Last week, I complained that Eva Moskowitz and other reformers weren’t being fair when they described schools as “persistently failing” because they didn’t get many of their students to the ambitious levels built into the Common Core. This is how I concluded:
The move to higher standards means that we need to recalibrate our rhetoric and, more importantly, our approach to school accountability. In the low-standards days, it was perfectly legitimate to call out schools that couldn’t get all or most of their students to minimal levels of literacy and numeracy. It simply doesn’t work to similarly defame schools that don’t get all of their students “on track for college and career.” It’s a much higher bar and a much longer road.

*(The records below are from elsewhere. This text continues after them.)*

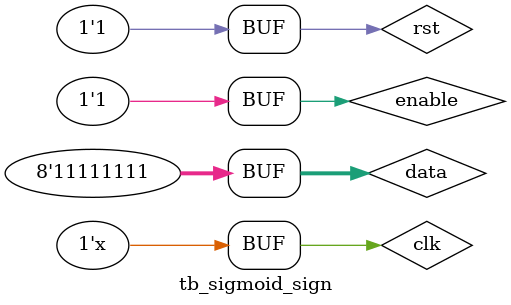
<source format=v>
`timescale 1ns / 1ps

// unsigned code should use the 2's complement

module tb_sigmoid_sign(
    );
    
    reg clk;
    reg rst;
    reg enable;
    reg signed [7:0]   data;
    wire signed [7:0]   dataOut;
    wire ready;
    
    
    sigmoid_sign    tb_0(
    .iClk(clk),
    .iRst(rst),
    
    //data 
    .data(data),
    .dataOut(dataOut),    
    
    //control,
    .enable(enable),
    .rdy(ready)
    );
    
    initial
    begin
        clk =  0;
        rst =  0;
        #1  rst =   1;
        #1  rst =   0;
        #1  rst =   1;
        enable  =   1;
        #15 data=8'sb00000000;
        #15 data=8'sb00000001;
        #15 data=8'sb00000010;
        #15 data=8'sb00000011;
        #15 data=8'sb00000100;
        #15 data=8'sb00000101;
        #15 data=8'sb00000110;
        #15 data=8'sb00000111;
        #15 data=8'sb00001000;
        #15 data=8'sb00001001;
        #15 data=8'sb00001010;
        #15 data=8'sb00001011;
        #15 data=8'sb00001100;
        #15 data=8'sb00001101;
        #15 data=8'sb00001110;
        #15 data=8'sb00001111;
        #15 data=8'sb00010000;
        #15 data=8'sb00010001;
        #15 data=8'sb00010010;
        #15 data=8'sb00010011;
        #15 data=8'sb00010100;
        #15 data=8'sb00010101;
        #15 data=8'sb00010110;
        #15 data=8'sb00010111;
        #15 data=8'sb00011000;
        #15 data=8'sb00011001;
        #15 data=8'sb00011010;
        #15 data=8'sb00011011;
        #15 data=8'sb00011100;
        #15 data=8'sb00011101;
        #15 data=8'sb00011110;
        #15 data=8'sb00011111;
        #15 data=8'sb00100000;
        #15 data=8'sb00100001;
        #15 data=8'sb00100010;
        #15 data=8'sb00100011;
        #15 data=8'sb00100100;
        #15 data=8'sb00100101;
        #15 data=8'sb00100110;
        #15 data=8'sb00100111;
        #15 data=8'sb00101000;
        #15 data=8'sb00101001;
        #15 data=8'sb00101010;
        #15 data=8'sb00101011;
        #15 data=8'sb00101100;
        #15 data=8'sb00101101;
        #15 data=8'sb00101110;
        #15 data=8'sb00101111;
        #15 data=8'sb00110000;
        #15 data=8'sb00110001;
        #15 data=8'sb00110010;
        #15 data=8'sb00110011;
        #15 data=8'sb00110100;
        #15 data=8'sb00110101;
        #15 data=8'sb00110110;
        #15 data=8'sb00110111;
        #15 data=8'sb00111000;
        #15 data=8'sb00111001;
        #15 data=8'sb00111010;
        #15 data=8'sb00111011;
        #15 data=8'sb00111100;
        #15 data=8'sb00111101;
        #15 data=8'sb00111110;
        #15 data=8'sb00111111;
        #15 data=8'sb01000000;
        #15 data=8'sb01000001;
        #15 data=8'sb01000010;
        #15 data=8'sb01000011;
        #15 data=8'sb01000100;
        #15 data=8'sb01000101;
        #15 data=8'sb01000110;
        #15 data=8'sb01000111;
        #15 data=8'sb01001000;
        #15 data=8'sb01001001;
        #15 data=8'sb01001010;
        #15 data=8'sb01001011;
        #15 data=8'sb01001100;
        #15 data=8'sb01001101;
        #15 data=8'sb01001110;
        #15 data=8'sb01001111;
        #15 data=8'sb01010000;
        #15 data=8'sb01010001;
        #15 data=8'sb01010010;
        #15 data=8'sb01010011;
        #15 data=8'sb01010100;
        #15 data=8'sb01010101;
        #15 data=8'sb01010110;
        #15 data=8'sb01010111;
        #15 data=8'sb01011000;
        #15 data=8'sb01011001;
        #15 data=8'sb01011010;
        #15 data=8'sb01011011;
        #15 data=8'sb01011100;
        #15 data=8'sb01011101;
        #15 data=8'sb01011110;
        #15 data=8'sb01011111;
        #15 data=8'sb01100000;
        #15 data=8'sb01100001;
        #15 data=8'sb01100010;
        #15 data=8'sb01100011;
        #15 data=8'sb01100100;
        #15 data=8'sb01100101;
        #15 data=8'sb01100110;
        #15 data=8'sb01100111;
        #15 data=8'sb01101000;
        #15 data=8'sb01101001;
        #15 data=8'sb01101010;
        #15 data=8'sb01101011;
        #15 data=8'sb01101100;
        #15 data=8'sb01101101;
        #15 data=8'sb01101110;
        #15 data=8'sb01101111;
        #15 data=8'sb01110000;
        #15 data=8'sb01110001;
        #15 data=8'sb01110010;
        #15 data=8'sb01110011;
        #15 data=8'sb01110100;
        #15 data=8'sb01110101;
        #15 data=8'sb01110110;
        #15 data=8'sb01110111;
        #15 data=8'sb01111000;
        #15 data=8'sb01111001;
        #15 data=8'sb01111010;
        #15 data=8'sb01111011;
        #15 data=8'sb01111100;
        #15 data=8'sb01111101;
        #15 data=8'sb01111110;
        #15 data=8'sb01111111;
        #15 data=8'sb10000000;
        #15 data=8'sb10000001;
        #15 data=8'sb10000010;
        #15 data=8'sb10000011;
        #15 data=8'sb10000100;
        #15 data=8'sb10000101;
        #15 data=8'sb10000110;
        #15 data=8'sb10000111;
        #15 data=8'sb10001000;
        #15 data=8'sb10001001;
        #15 data=8'sb10001010;
        #15 data=8'sb10001011;
        #15 data=8'sb10001100;
        #15 data=8'sb10001101;
        #15 data=8'sb10001110;
        #15 data=8'sb10001111;
        #15 data=8'sb10010000;
        #15 data=8'sb10010001;
        #15 data=8'sb10010010;
        #15 data=8'sb10010011;
        #15 data=8'sb10010100;
        #15 data=8'sb10010101;
        #15 data=8'sb10010110;
        #15 data=8'sb10010111;
        #15 data=8'sb10011000;
        #15 data=8'sb10011001;
        #15 data=8'sb10011010;
        #15 data=8'sb10011011;
        #15 data=8'sb10011100;
        #15 data=8'sb10011101;
        #15 data=8'sb10011110;
        #15 data=8'sb10011111;
        #15 data=8'sb10100000;
        #15 data=8'sb10100001;
        #15 data=8'sb10100010;
        #15 data=8'sb10100011;
        #15 data=8'sb10100100;
        #15 data=8'sb10100101;
        #15 data=8'sb10100110;
        #15 data=8'sb10100111;
        #15 data=8'sb10101000;
        #15 data=8'sb10101001;
        #15 data=8'sb10101010;
        #15 data=8'sb10101011;
        #15 data=8'sb10101100;
        #15 data=8'sb10101101;
        #15 data=8'sb10101110;
        #15 data=8'sb10101111;
        #15 data=8'sb10110000;
        #15 data=8'sb10110001;
        #15 data=8'sb10110010;
        #15 data=8'sb10110011;
        #15 data=8'sb10110100;
        #15 data=8'sb10110101;
        #15 data=8'sb10110110;
        #15 data=8'sb10110111;
        #15 data=8'sb10111000;
        #15 data=8'sb10111001;
        #15 data=8'sb10111010;
        #15 data=8'sb10111011;
        #15 data=8'sb10111100;
        #15 data=8'sb10111101;
        #15 data=8'sb10111110;
        #15 data=8'sb10111111;
        #15 data=8'sb11000000;
        #15 data=8'sb11000001;
        #15 data=8'sb11000010;
        #15 data=8'sb11000011;
        #15 data=8'sb11000100;
        #15 data=8'sb11000101;
        #15 data=8'sb11000110;
        #15 data=8'sb11000111;
        #15 data=8'sb11001000;
        #15 data=8'sb11001001;
        #15 data=8'sb11001010;
        #15 data=8'sb11001011;
        #15 data=8'sb11001100;
        #15 data=8'sb11001101;
        #15 data=8'sb11001110;
        #15 data=8'sb11001111;
        #15 data=8'sb11010000;
        #15 data=8'sb11010001;
        #15 data=8'sb11010010;
        #15 data=8'sb11010011;
        #15 data=8'sb11010100;
        #15 data=8'sb11010101;
        #15 data=8'sb11010110;
        #15 data=8'sb11010111;
        #15 data=8'sb11011000;
        #15 data=8'sb11011001;
        #15 data=8'sb11011010;
        #15 data=8'sb11011011;
        #15 data=8'sb11011100;
        #15 data=8'sb11011101;
        #15 data=8'sb11011110;
        #15 data=8'sb11011111;
        #15 data=8'sb11100000;
        #15 data=8'sb11100001;
        #15 data=8'sb11100010;
        #15 data=8'sb11100011;
        #15 data=8'sb11100100;
        #15 data=8'sb11100101;
        #15 data=8'sb11100110;
        #15 data=8'sb11100111;
        #15 data=8'sb11101000;
        #15 data=8'sb11101001;
        #15 data=8'sb11101010;
        #15 data=8'sb11101011;
        #15 data=8'sb11101100;
        #15 data=8'sb11101101;
        #15 data=8'sb11101110;
        #15 data=8'sb11101111;
        #15 data=8'sb11110000;
        #15 data=8'sb11110001;
        #15 data=8'sb11110010;
        #15 data=8'sb11110011;
        #15 data=8'sb11110100;
        #15 data=8'sb11110101;
        #15 data=8'sb11110110;
        #15 data=8'sb11110111;
        #15 data=8'sb11111000;
        #15 data=8'sb11111001;
        #15 data=8'sb11111010;
        #15 data=8'sb11111011;
        #15 data=8'sb11111100;
        #15 data=8'sb11111101;
        #15 data=8'sb11111110;
        #15 data=8'sb11111111;


    end
    
    always # 5 clk = ~ clk;
    
endmodule

</source>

But reform critics aren’t any better when it comes to playing games with the new standards. Diane Ravitch and Valerie Strauss, for example, continue to peddle the notion that the Common Core is developmentally inappropriate because it expects all students to be able to read simple passages by the end of kindergarten. Perhaps without knowing it, they’re making the same mistake as Moskowitz and others: misunderstanding the standards’ aspirational nature.
The core problem is the assumption that, by simply setting standards, policymakers expect “all students” to meet them. That might have been the case in the past, when we set the standards bar at an extremely low level—and yes, it was signaled by NCLB’s crazy declaration that all children would be “proficient” by 2014. But it certainly should not be the case now, or for the foreseeable future.

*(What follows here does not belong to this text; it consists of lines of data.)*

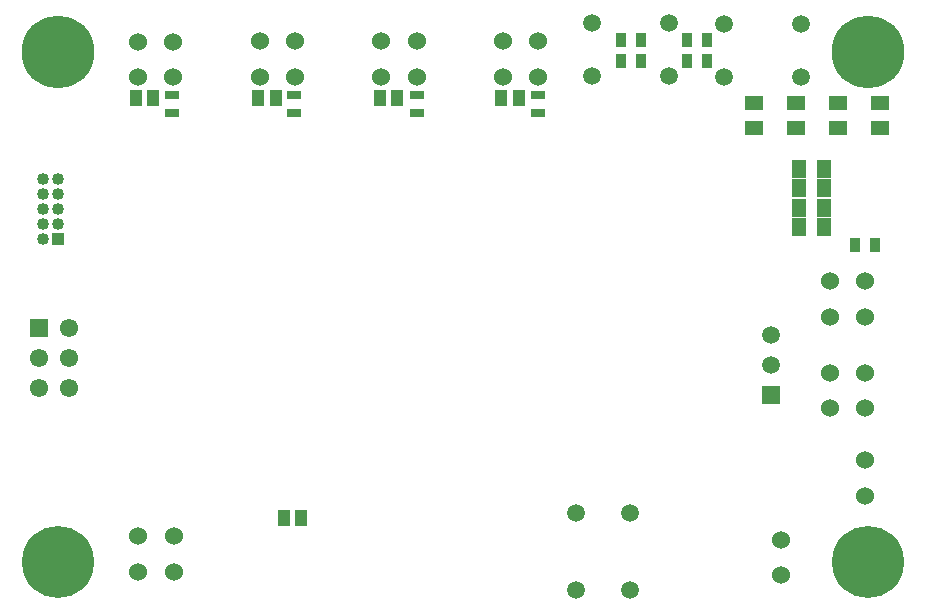
<source format=gbr>
%FSTAX23Y23*%
%MOIN*%
%SFA1B1*%

%IPPOS*%
%ADD13R,0.059000X0.049000*%
%ADD27C,0.059000*%
%ADD28R,0.061000X0.061000*%
%ADD29C,0.061000*%
%ADD30C,0.060000*%
%ADD31C,0.059000*%
%ADD32R,0.059000X0.059000*%
%ADD33R,0.040000X0.040000*%
%ADD34C,0.040000*%
%ADD35C,0.242000*%
%ADD36C,0.240000*%
%ADD38R,0.043000X0.053000*%
%ADD39R,0.033000X0.051000*%
%ADD40R,0.047000X0.031000*%
%ADD41R,0.049000X0.059000*%
%LNtemperature_monitor_&_display_pads_bot-1*%
%LPD*%
G54D13*
X0247Y01597D03*
Y0168D03*
X0289D03*
Y01597D03*
X0275Y0168D03*
Y01597D03*
X0261Y0168D03*
Y01597D03*
G54D27*
X0193Y01945D03*
X02186D03*
X0193Y01768D03*
X02186D03*
X0237Y01942D03*
X02626D03*
X0237Y01765D03*
X02626D03*
X01876Y00057D03*
Y00313D03*
X02054Y00057D03*
Y00313D03*
G54D28*
X00085Y0093D03*
G54D29*
X00085Y0083D03*
Y0073D03*
X00185Y0093D03*
Y0083D03*
Y0073D03*
G54D30*
X0256Y00105D03*
Y00223D03*
X0284Y00488D03*
Y0037D03*
X00534Y00234D03*
Y00116D03*
X00416Y00234D03*
Y00116D03*
X01631Y01766D03*
Y01884D03*
X01749Y01766D03*
Y01884D03*
X01226Y01766D03*
Y01884D03*
X01344Y01766D03*
Y01884D03*
X0284Y01085D03*
Y00967D03*
X02722Y01085D03*
Y00967D03*
X0284Y0078D03*
Y00662D03*
X02722Y0078D03*
Y00662D03*
X00821Y01766D03*
Y01884D03*
X00939Y01766D03*
Y01884D03*
X00533Y01883D03*
Y01765D03*
X00415Y01883D03*
Y01765D03*
G54D31*
X02525Y00905D03*
Y00805D03*
G54D32*
X02525Y00705D03*
G54D33*
X0015Y01225D03*
G54D34*
X001Y01225D03*
X0015Y01275D03*
X001D03*
X0015Y01325D03*
X001D03*
X0015Y01375D03*
X001D03*
X0015Y01425D03*
X001D03*
G54D35*
X0015Y0185D03*
X0285D03*
G54D36*
X0285Y0015D03*
X0015D03*
G54D38*
X0096Y00295D03*
X00903D03*
X01626Y01695D03*
X01684D03*
X01221D03*
X01279D03*
X00467D03*
X0041D03*
X00874D03*
X00816D03*
G54D39*
X02247Y0182D03*
X02313D03*
X02247Y0189D03*
X02313D03*
X02027Y0182D03*
X02093D03*
X02027Y0189D03*
X02093D03*
X02873Y01205D03*
X02807D03*
G54D40*
X0175Y01646D03*
Y01705D03*
X01345Y01645D03*
Y01704D03*
X00935Y01645D03*
Y01705D03*
X0053Y01645D03*
Y01705D03*
G54D41*
X02619Y01265D03*
X02701D03*
X02619Y0133D03*
X02701D03*
X02619Y01395D03*
X02701D03*
X02619Y0146D03*
X02701D03*
M02*
</source>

Here’s what the Common Core is designed to communicate: If your children are meeting the standards, it means they are believed to be on track for college and career readiness by the end of high school—real readiness, the kind that doesn’t require remediation on campus. If they aren’t meeting the standards, it means that they are off track. That doesn’t mean they are “failing,” or even “below average.” But it does mean they need to accelerate their progress if they are likely to be able to take bona fide college courses upon entry or have the best possible shot at a well-paying job.
It’s like learning that your child’s body mass index (BMI) is above the healthy range. If you want him or her to have a long and healthy life, you need to work at bringing it down over time in a proven and safe way. (If below the healthy range, of course, that means bringing it up, and not just with ice cream.)
The BMI isn’t perfect. It doesn’t measure everything that is important about health, or even healthy weight. And it is adjusted over time as researchers learn more. Nor would anyone in public health expect all American kids to attain a BMI in the healthy range anytime soon, if ever. But we do hope to see the population moving in that direction—and there’s ample cause for concern when (as today) so many are moving in the opposite direction.
So to Ravitch and Strauss I say: Please stop claiming that the standards expect “all” students to read by the end of kindergarten. It’s wrong. The standards are simply meant to indicate to parents and educators that kids are “off track” if they haven’t met that milestone yet. It’s a warning light, not a death sentence. Thankfully, kindergartners have plenty of time to catch up. Let’s focus on smart instructional strategies to help them get there.